• **SET PROBLEM**
Please return every line of the records below word for word, leaving out the pictures.

(Records from a collection)
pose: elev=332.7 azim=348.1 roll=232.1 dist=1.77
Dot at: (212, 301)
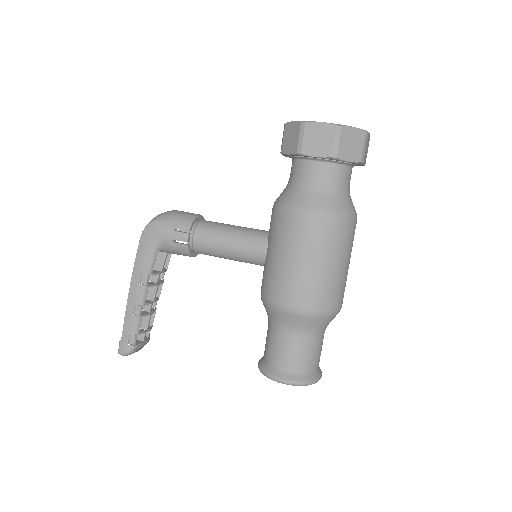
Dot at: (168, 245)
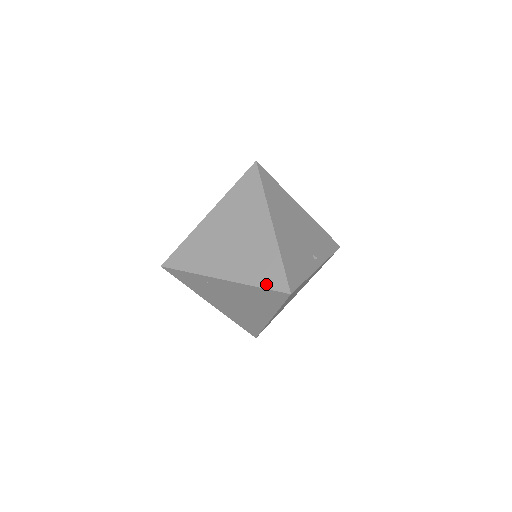
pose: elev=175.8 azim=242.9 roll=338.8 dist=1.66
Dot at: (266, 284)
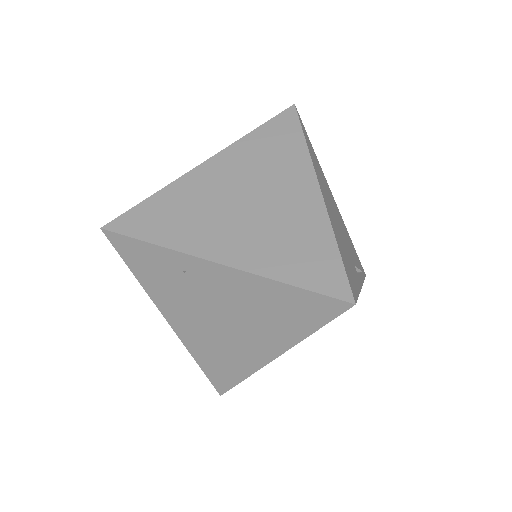
Dot at: (307, 281)
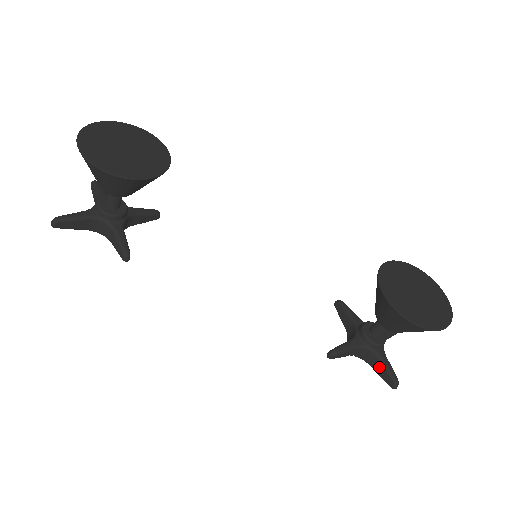
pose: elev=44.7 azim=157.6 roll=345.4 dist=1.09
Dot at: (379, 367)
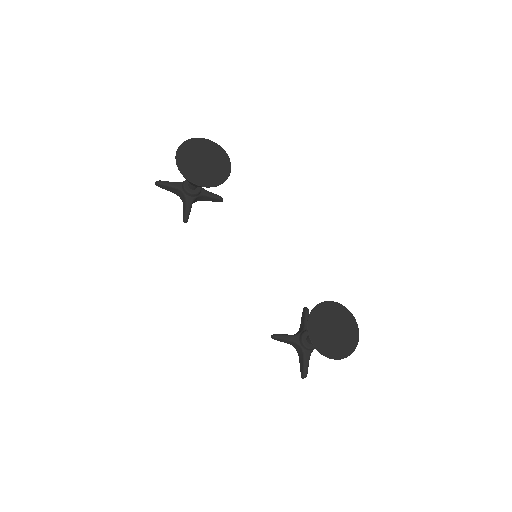
Dot at: (301, 361)
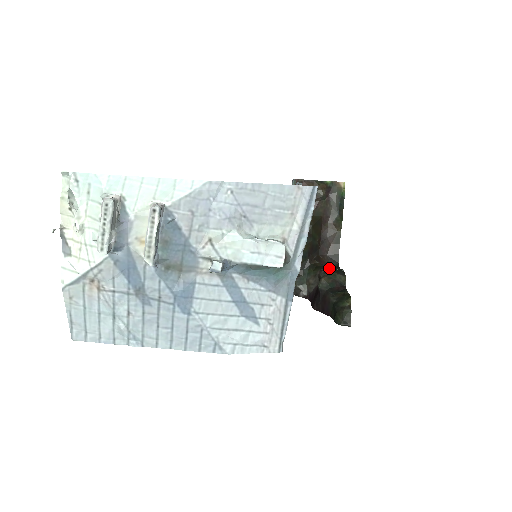
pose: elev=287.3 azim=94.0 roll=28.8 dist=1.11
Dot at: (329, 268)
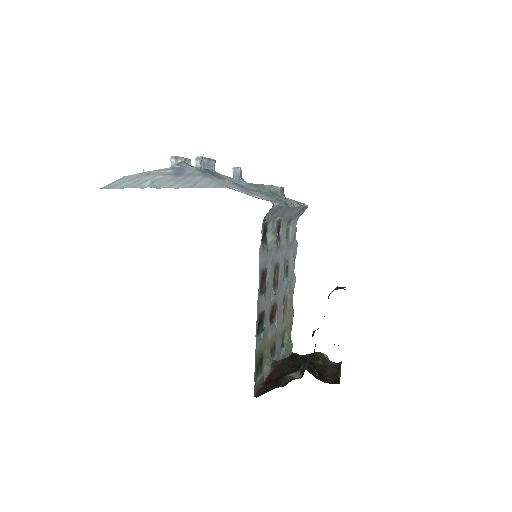
Dot at: occluded
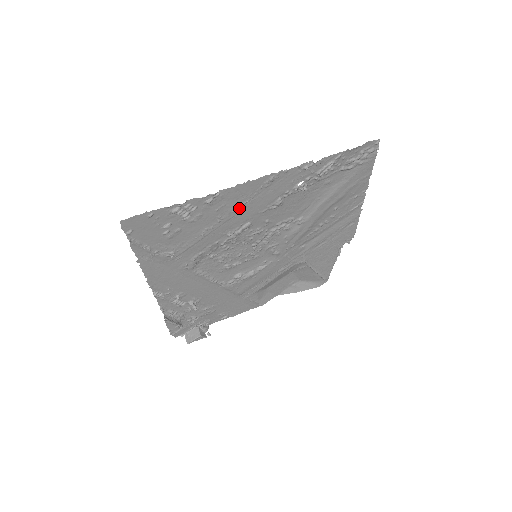
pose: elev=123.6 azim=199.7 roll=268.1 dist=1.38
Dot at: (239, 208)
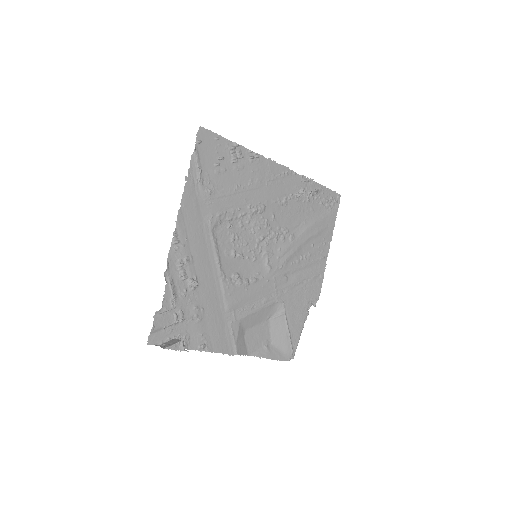
Dot at: (263, 183)
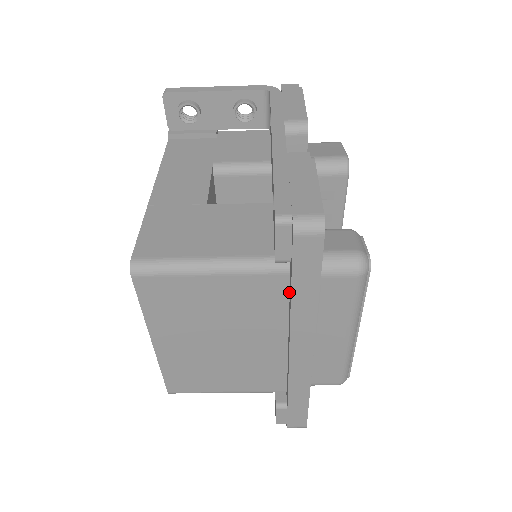
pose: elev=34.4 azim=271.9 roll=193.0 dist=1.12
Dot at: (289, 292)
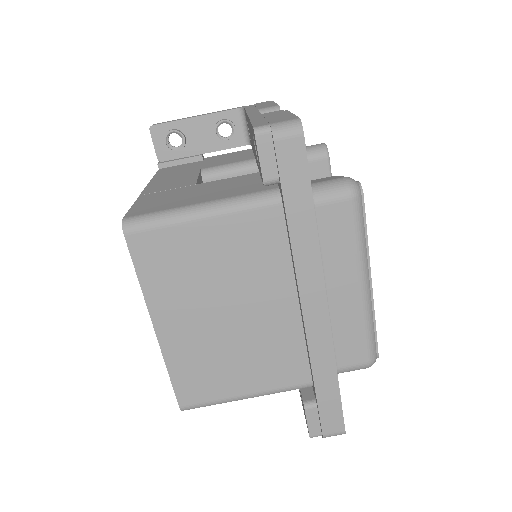
Dot at: (286, 229)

• **REPLY TO THE EXERCISE**
pose: elev=332.7 azim=348.1 roll=232.1 dist=1.77
Dot at: (212, 301)
Dot at: (168, 245)
pose: elev=175.8 azim=242.9 roll=338.8 dist=1.66
Dot at: (266, 284)
Dot at: (307, 281)
pose: elev=44.7 azim=157.6 roll=345.4 dist=1.09
Dot at: (379, 367)
Dot at: (301, 361)
pose: elev=287.3 azim=94.0 roll=28.8 dist=1.11
Dot at: (329, 268)
Dot at: occluded
pose: elev=123.6 azim=199.7 roll=268.1 dist=1.38
Dot at: (239, 208)
Dot at: (263, 183)
pose: elev=34.4 azim=271.9 roll=193.0 dist=1.12
Dot at: (289, 292)
Dot at: (286, 229)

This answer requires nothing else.